There is no question that Mozart was a genius as his gift for music surpasses anything that anyone else has ever done. He was able to learn to play the piano at the age of three and was writing his own work by the time he was four. Most parents can only dream of having a child that intelligent. The concept known as the Mozart effect has been around for a very long time. This is the theory that exposing children to his music will cause them to be extraordinarily intelligent as well.

Early doctors have also been documented as having patients with mental disorders listen to Mozart’s music. It was believed it would help them to develop the skills they needed to overcome their illnesses. Some early reports suggested that children in a learning environment could increase their IQ by listening to classical music. It wasn’t long after this that parents and schools were buying Mozart to expose their children to.

Some say this is all just wishful thinking, but there is significant research to indicate that listening to music can sooth the body and the mind. Is this the link that can help a person to relax enough to focus on what is taking place? It is believed that listening to Mozart can help a person to develop better listening skills. This is due to the varied pitches that occur throughout the music.

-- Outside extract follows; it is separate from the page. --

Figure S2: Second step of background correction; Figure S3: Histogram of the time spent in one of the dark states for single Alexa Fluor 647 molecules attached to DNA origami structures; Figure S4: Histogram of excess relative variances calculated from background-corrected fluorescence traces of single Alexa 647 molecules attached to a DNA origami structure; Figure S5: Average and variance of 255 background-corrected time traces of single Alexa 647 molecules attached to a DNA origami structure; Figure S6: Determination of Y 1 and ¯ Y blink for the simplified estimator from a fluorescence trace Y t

Testing that directly exposes children to Mozart music and then tests them indicates that they do experience a temporary increase in their skills. This is believed to be due to the environment changing. Since there is a calming type of stimulus taking place they are able to relax. This allows them to focus more on the task at hand.

It is also believed that exposing children to Mozart can help them develop more patience and the ability to sit for longer periods of time. For these reasons may schools have implemented programs to expose the children to about 15 minutes of Mozart each day. Yet the overall effects of Mozart are still debated. Some people really want to believe in it but some of the research out there indicates there aren’t any verifiable benefits.